Elle témoigne de son respect envers Donald Trump, souligne le passé russe de cette région ainsi que la proximité physique – et donc, potentiellement, politique – entre les deux pays. Il fait peu de doutes qu’en cette année marquant les 80 ans de la fin de la Seconde Guerre mondiale, Donald Trump et Vladimir Poutine saisiront l’occasion pour rappeler que leurs pays étaient alliés et pour honorer la mémoire de leurs militaires impliqués dans les convois aériens entre l’Alaska et la Sibérie, un épisode significatif mais largement effacé de la mémoire historique des deux pays.
Sur quoi Trump et Poutine pourraient-ils se mettre d’accord le 15 août ? Russes et Américains sont très discrets sur la teneur des échanges du 6 août, et la plus grande prudence est de rigueur quant aux éléments ayant filtré dans divers médias polonais, allemand et américain (la vérité obligeant à dire que les Russes n’ont pas le monopole de la manipulation et de la désinformation).
Comme dans le premier document préparé par les Américains en avril, la question de l’entrée de l’Ukraine dans l’OTAN serait définitivement close. Pour autant que l’on puisse le savoir, le Kremlin exigerait l’ensemble de la région de Donetsk (où les combats font toujours rage) mais renoncerait à ses exigences antérieures sur les parties actuellement sous contrôle ukrainien des régions de Kherson et Zaporijjia.
La taille et l’armement de l’armée ukrainienne seraient encadrés, mais à des niveaux assez éloignés des aspirations russes de " démilitarisation ". La plupart des sanctions occidentales seraient levées. Des négociations seraient lancées dans les 30 jours suivant le cessez-le-feu, y compris entre l’OTAN et la Russie sur la future architecture de sécurité européenne.

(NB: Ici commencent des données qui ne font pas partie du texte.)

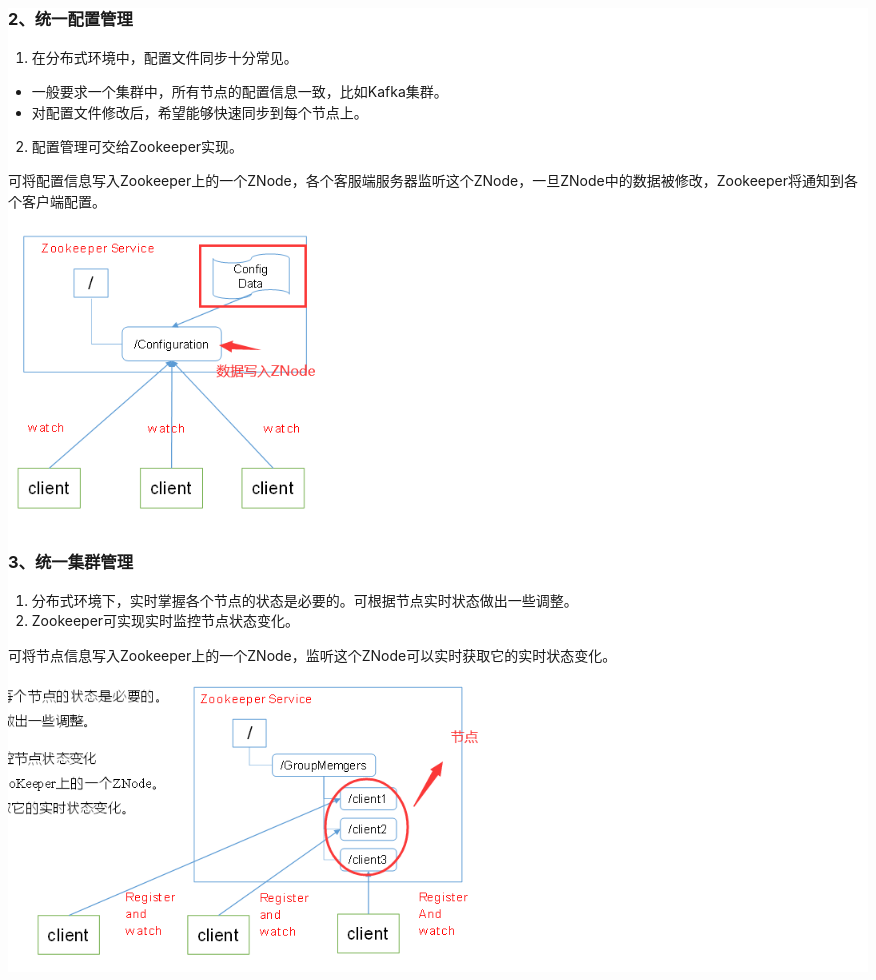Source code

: ### 2、统一配置管理

1. 在分布式环境中，配置文件同步十分常见。

+ 一般要求一个集群中，所有节点的配置信息一致，比如Kafka集群。
+ 对配置文件修改后，希望能够快速同步到每个节点上。

2. 配置管理可交给Zookeeper实现。

​		可将配置信息写入Zookeeper上的一个ZNode，各个客服端服务器监听这个ZNode，一旦ZNode中的数据被修改，Zookeeper将通知到各个客户端配置。

<img src="Zookeeper学习.assets\image-20200711112530522.png" alt="image-20200711112530522" style="zoom:80%;" />

### 3、统一集群管理

1. 分布式环境下，实时掌握各个节点的状态是必要的。可根据节点实时状态做出一些调整。
2. Zookeeper可实现实时监控节点状态变化。

​		可将节点信息写入Zookeeper上的一个ZNode，监听这个ZNode可以实时获取它的实时状态变化。

<img src="Zookeeper学习.assets\image-20200711112934810.png" alt="image-20200711112934810" style="zoom:80%;" />

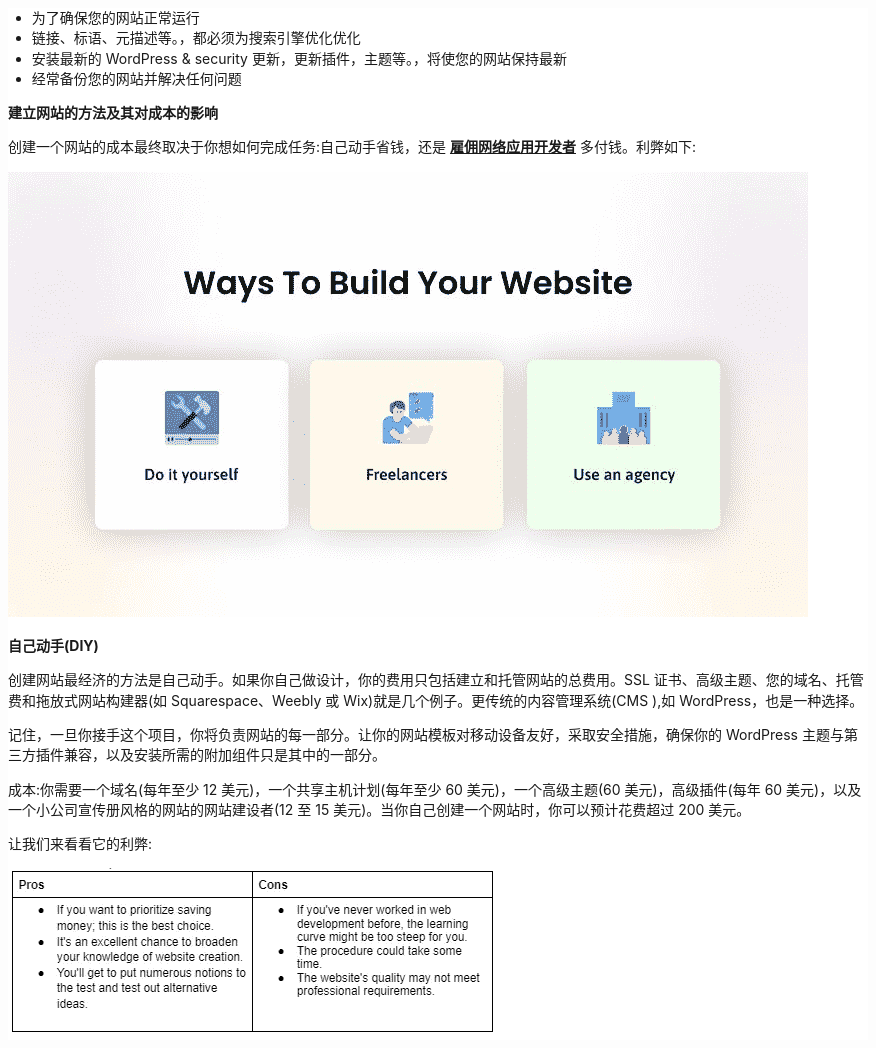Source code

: *   为了确保您的网站正常运行
*   链接、标语、元描述等。，都必须为搜索引擎优化优化
*   安装最新的 WordPress & security 更新，更新插件，主题等。，将使您的网站保持最新
*   经常备份您的网站并解决任何问题

**建立网站的方法及其对成本的影响**

创建一个网站的成本最终取决于你想如何完成任务:自己动手省钱，还是 [**雇佣网络应用开发者**](https://www.valuecoders.com/hire-developers/hire-web-app-developers) 多付钱。利弊如下:

![](img/194d8a70080d35695a13469c3187c8e0.png)

**自己动手(DIY)**

创建网站最经济的方法是自己动手。如果你自己做设计，你的费用只包括建立和托管网站的总费用。SSL 证书、高级主题、您的域名、托管费和拖放式网站构建器(如 Squarespace、Weebly 或 Wix)就是几个例子。更传统的内容管理系统(CMS ),如 WordPress，也是一种选择。

记住，一旦你接手这个项目，你将负责网站的每一部分。让你的网站模板对移动设备友好，采取安全措施，确保你的 WordPress 主题与第三方插件兼容，以及安装所需的附加组件只是其中的一部分。

成本:你需要一个域名(每年至少 12 美元)，一个共享主机计划(每年至少 60 美元)，一个高级主题(60 美元)，高级插件(每年 60 美元)，以及一个小公司宣传册风格的网站的网站建设者(12 至 15 美元)。当你自己创建一个网站时，你可以预计花费超过 200 美元。

让我们来看看它的利弊:

![](img/34a698770461b1485e97feb4efd3b9f4.png)
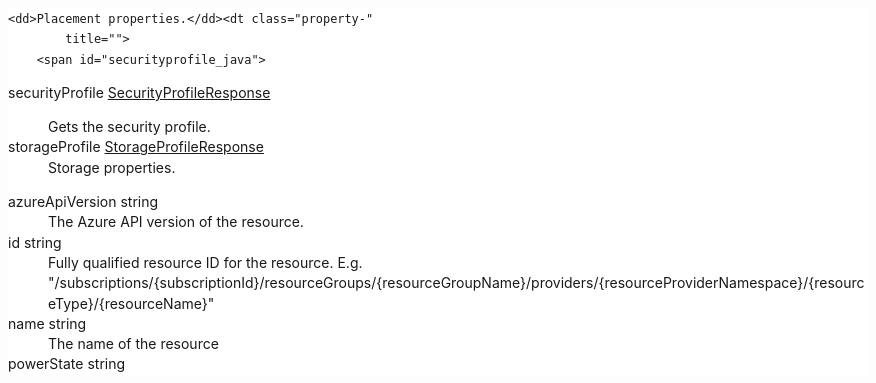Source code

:     <dd>Placement properties.</dd><dt class="property-"
            title="">
        <span id="securityprofile_java">
<a data-swiftype-name="resource-property" data-swiftype-type="text" href="#securityprofile_java" style="color: inherit; text-decoration: inherit;">security<wbr>Profile</a>
</span>
        <span class="property-indicator"></span>
        <span class="property-type"><a href="#securityprofileresponse">Security<wbr>Profile<wbr>Response</a></span>
    </dt>
    <dd>Gets the security profile.</dd><dt class="property-"
            title="">
        <span id="storageprofile_java">
<a data-swiftype-name="resource-property" data-swiftype-type="text" href="#storageprofile_java" style="color: inherit; text-decoration: inherit;">storage<wbr>Profile</a>
</span>
        <span class="property-indicator"></span>
        <span class="property-type"><a href="#storageprofileresponse">Storage<wbr>Profile<wbr>Response</a></span>
    </dt>
    <dd>Storage properties.</dd></dl>
</pulumi-choosable>
</div>

<div>
<pulumi-choosable type="language" values="javascript,typescript">
<dl class="resources-properties"><dt class="property-"
            title="">
        <span id="azureapiversion_nodejs">
<a data-swiftype-name="resource-property" data-swiftype-type="text" href="#azureapiversion_nodejs" style="color: inherit; text-decoration: inherit;">azure<wbr>Api<wbr>Version</a>
</span>
        <span class="property-indicator"></span>
        <span class="property-type">string</span>
    </dt>
    <dd>The Azure API version of the resource.</dd><dt class="property-"
            title="">
        <span id="id_nodejs">
<a data-swiftype-name="resource-property" data-swiftype-type="text" href="#id_nodejs" style="color: inherit; text-decoration: inherit;">id</a>
</span>
        <span class="property-indicator"></span>
        <span class="property-type">string</span>
    </dt>
    <dd>Fully qualified resource ID for the resource. E.g. &quot;/subscriptions/{subscriptionId}/resourceGroups/{resourceGroupName}/providers/{resourceProviderNamespace}/{resourceType}/{resourceName}&quot;</dd><dt class="property-"
            title="">
        <span id="name_nodejs">
<a data-swiftype-name="resource-property" data-swiftype-type="text" href="#name_nodejs" style="color: inherit; text-decoration: inherit;">name</a>
</span>
        <span class="property-indicator"></span>
        <span class="property-type">string</span>
    </dt>
    <dd>The name of the resource</dd><dt class="property-"
            title="">
        <span id="powerstate_nodejs">
<a data-swiftype-name="resource-property" data-swiftype-type="text" href="#powerstate_nodejs" style="color: inherit; text-decoration: inherit;">power<wbr>State</a>
</span>
        <span class="property-indicator"></span>
        <span class="property-type">string</span>
    </dt>
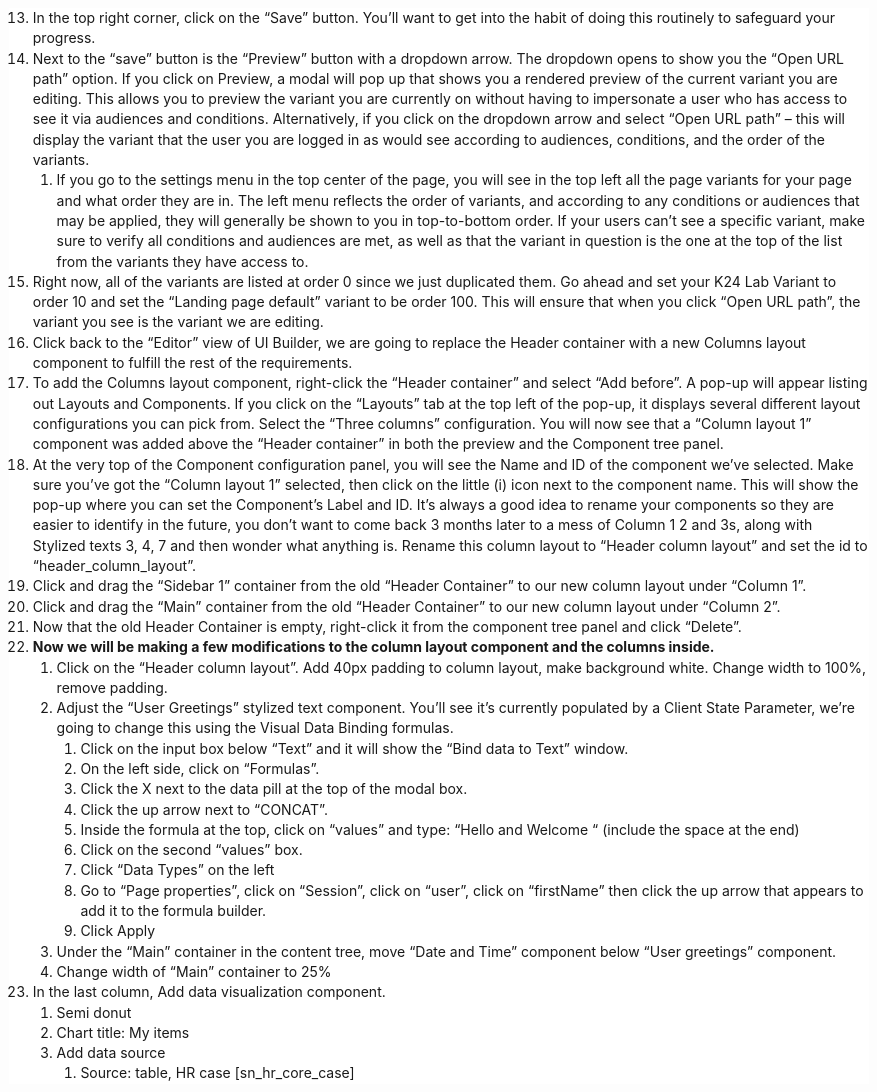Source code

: 13. In the top right corner, click on the “Save” button. You’ll want to get into the habit of doing this routinely to safeguard your progress.
14. Next to the “save” button is the “Preview” button with a dropdown arrow. The dropdown opens to show you the “Open URL path” option. If you click on Preview, a modal will pop up that shows you a rendered preview of the current variant you are editing. This allows you to preview the variant you are currently on without having to impersonate a user who has access to see it via audiences and conditions. Alternatively, if you click on the dropdown arrow and select “Open URL path” – this will display the variant that the user you are logged in as would see according to audiences, conditions, and the order of the variants.
    1. If you go to the settings menu in the top center of the page, you will see in the top left all the page variants for your page and what order they are in. The left menu reflects the order of variants, and according to any conditions or audiences that may be applied, they will generally be shown to you in top-to-bottom order. If your users can’t see a specific variant, make sure to verify all conditions and audiences are met, as well as that the variant in question is the one at the top of the list from the variants they have access to.
15. Right now, all of the variants are listed at order 0 since we just duplicated them. Go ahead and set your K24 Lab Variant to order 10 and set the “Landing page default” variant to be order 100. This will ensure that when you click “Open URL path”, the variant you see is the variant we are editing.
16. Click back to the “Editor” view of UI Builder, we are going to replace the Header container with a new Columns layout component to fulfill the rest of the requirements.
17. To add the Columns layout component, right-click the “Header container” and select “Add before”. A pop-up will appear listing out Layouts and Components. If you click on the “Layouts” tab at the top left of the pop-up, it displays several different layout configurations you can pick from. Select the “Three columns” configuration. You will now see that a “Column layout 1” component was added above the “Header container” in both the preview and the Component tree panel.
18. At the very top of the Component configuration panel, you will see the Name and ID of the component we’ve selected. Make sure you’ve got the “Column layout 1” selected, then click on the little (i) icon next to the component name. This will show the pop-up where you can set the Component’s Label and ID. It’s always a good idea to rename your components so they are easier to identify in the future, you don’t want to come back 3 months later to a mess of Column 1 2 and 3s, along with Stylized texts 3, 4, 7 and then wonder what anything is. Rename this column layout to “Header column layout” and set the id to “header_column_layout”.
19. Click and drag the “Sidebar 1” container from the old “Header Container” to our new column layout under “Column 1”.
20. Click and drag the “Main” container from the old “Header Container” to our new column layout under “Column 2”.
21. Now that the old Header Container is empty, right-click it from the component tree panel and click “Delete”.
22. **Now we will be making a few modifications to the column layout component and the columns inside.**
    1. Click on the “Header column layout”. Add 40px padding to column layout, make background white. Change width to 100%, remove padding.
    2. Adjust the “User Greetings” stylized text component. You’ll see it’s currently populated by a Client State Parameter, we’re going to change this using the Visual Data Binding formulas.
        1. Click on the input box below “Text” and it will show the “Bind data to Text” window.
        2. On the left side, click on “Formulas”.
        3. Click the X next to the data pill at the top of the modal box.
        4. Click the up arrow next to “CONCAT”.
        5. Inside the formula at the top, click on “values” and type: “Hello and Welcome “ (include the space at the end)
        6. Click on the second “values” box.
        7. Click “Data Types” on the left
        8. Go to “Page properties”, click on “Session”, click on “user”, click on “firstName” then click the up arrow that appears to add it to the formula builder.
        9. Click Apply
    3. Under the “Main” container in the content tree, move “Date and Time” component below “User greetings” component.
    4. Change width of “Main” container to 25%
23. In the last column, Add data visualization component.
    1. Semi donut
    2. Chart title: My items
    3. Add data source
        1. Source: table, HR case \[sn_hr_core_case\]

Ces grands paramètres, qui ont été agréés par Moscou et Washington, devaient faire l’objet de discussion ce samedi à Londres en présence de représentants européens et britanniques, ainsi que du vice-président américain Vance (dont on connaît les préventions à l’égard de Kiev).
De façon prévisible, le président Zelensky a d’ores et déjà rappelé l’opposition de son pays à tout compromis territorial. Emmanuel Macron a quant à lui une nouvelle fois rappelé que le sort de l’Ukraine ne pouvait se discuter sans elle et que les Européens, qui sont concernés au premier chef, devaient être partie de tout accord.
Seront-ils entendus par les Américains ? Si rien ne saurait être exclu compte tenu de la versatilité de Donald Trump, on peut cependant penser que pour le président américain, la tenue du sommet avec Poutine et la perspective d’une normalisation bilatérale est désormais plus importante que le soutien à Kiev, une ligne qu’il assimile à l’administration Biden et à des Européens qu’il méprise.
Le scénario le plus probable est donc que Russes et Américains énoncent le cadre d’un règlement diplomatique qui sera rejeté par l’Ukraine et, probablement, par l’Union européenne (où cependant les partisans d’un changement de ligne devraient être plus nombreux que d’habitude et ne plus se limiter au tandem Orban/Fico).
Trump pourra se targuer d’un " deal ", faire porter le chapeau de son éventuelle non-application à Kiev et à Bruxelles et avancer – notamment dans le domaine économique – avec la Russie. Cette dernière aura beau jeu de dire qu’elle était de bonne foi pour un accord de paix… et poursuivre la guerre. Jusqu’à la capitulation de l’Ukraine qui, le cas échéant, sera aussi la défaite stratégique de l’Union européenne.